Continue the walkthrough of the 2D camera script from its last sentence.

##### EXTRACT PROVIDED #####

SetPosition() takes the following parameter:
- position (Vector2): Actual position to place the camera at.
Note that Move() takes in displacements, while SetPosition() takes in an actual new position.
At this point, the camera should be up and running and you should have no problem fitting it into your own games. However, if you'd like to know the logic behind how it actually works, read on! Below is the actual code taken straight from the downloadable package above, with short descriptions of what each function does and why.
The first thing we want to do is turn the script off. This still allows it to receive calls from other scripts, but it will not run through Update() repeatedly. Then we set _baseX and _baseY, which are our original positions. This way, when we are done shaking later on, we know what position to return to.
The first thing we do is turn on the script (enabled = true) and turn on shaking (_isShaking = true). Turning on the object enables the Update function to run continuously, which is detailed below. We then save all the values that were passed in and determine what our start shake point is going to be by calling DetermineNextShakePosition().
DetermineNextShakePosition() simply randomizes where we are going to shake to. It does not randomize the z position because this script was written for a 2D game, and randomizing the z position could screw a lot of things up by making sprites disappear and reappear.
The rest of the Shake logic happens in the Update function, detailed below.
Move() starts out by determining what our speed is going to be. By default, the speed parameter is 0, but any other piece of code can pass in a speed. If no speed is passed in, we use our default value, which is assigned from the Unity inspector window (see "Setup", above). If a speed is passed in, override our default speed with the one passed in.
Once the speed is figured out, all we need to do is figure out where we are moving to next. We simply take our current position and add the passed-in parameters to it and voila, we get the position to move to. We then enable the script in order to run the Update function, and let it know we are moving.
SetPosition() is much more straight-forward. It takes in a position, and simply sets our main axis' position to that. No fancy coding is necessary in this case.
Update() is where all the magic happens. The first thing it does is determine if we are moving or shaking, or both. Only then do we run our respective logic.

##### DATA EXCERPTS #####

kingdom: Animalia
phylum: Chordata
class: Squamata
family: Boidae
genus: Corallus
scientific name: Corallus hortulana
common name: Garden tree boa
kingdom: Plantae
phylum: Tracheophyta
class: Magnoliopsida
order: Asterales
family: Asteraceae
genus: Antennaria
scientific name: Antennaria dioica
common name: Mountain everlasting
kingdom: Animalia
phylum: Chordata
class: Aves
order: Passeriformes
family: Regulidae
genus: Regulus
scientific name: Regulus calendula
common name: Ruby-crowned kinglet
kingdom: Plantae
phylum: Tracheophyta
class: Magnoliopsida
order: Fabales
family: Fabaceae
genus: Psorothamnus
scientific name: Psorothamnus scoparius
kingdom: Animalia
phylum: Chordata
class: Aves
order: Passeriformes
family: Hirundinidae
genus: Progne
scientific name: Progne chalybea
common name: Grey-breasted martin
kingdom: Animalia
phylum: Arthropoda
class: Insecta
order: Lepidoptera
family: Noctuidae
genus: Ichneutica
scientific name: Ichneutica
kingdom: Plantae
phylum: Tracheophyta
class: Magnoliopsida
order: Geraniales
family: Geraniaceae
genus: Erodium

#####

# RESULT
If we are moving, we call MoveTowards() to get closer to our destination. We set the maxDistanceDelta to Time.deltaTime * _currentMoveSpeed, so we maintain our desired speed no matter how long the frame takes to render. Then we determine if we are close enough to our desired position or not. If we are, then we snap to the position and let the script know that we are done moving. If we are also not shaking at the time, we turn the script off completely. The reason for turning the script off is to save precious CPU cycles - now we don't have to continuously check if we are moving or shaking.
If we are shaking, our logic is very similar to moving, but our destination is random and it keeps changing. We want to loop through the movements a number of times equal to _shakeCount, which was passed in during the Shake() call. Once a shake ends, we call DetermineNextShakePosition() to calculate another random destination for us. However, if we are on our final shake, instead of calling DetermineNextShakePosition() we instead set our destination to our original position. This brings the camera back to where it started smoothly, rather than jumping back to it after it's done shaking. When all of the shakes are finished, we snap to our original position and let the script know that we are done shaking. If we are also not moving at this time, we turn the script off completely, just like above.
So that's it! When all is said and done, the entire script is only about 130 lines long, and gives us a nice smooth screen shake that can happen while we move the camera around. I hope this was helpful!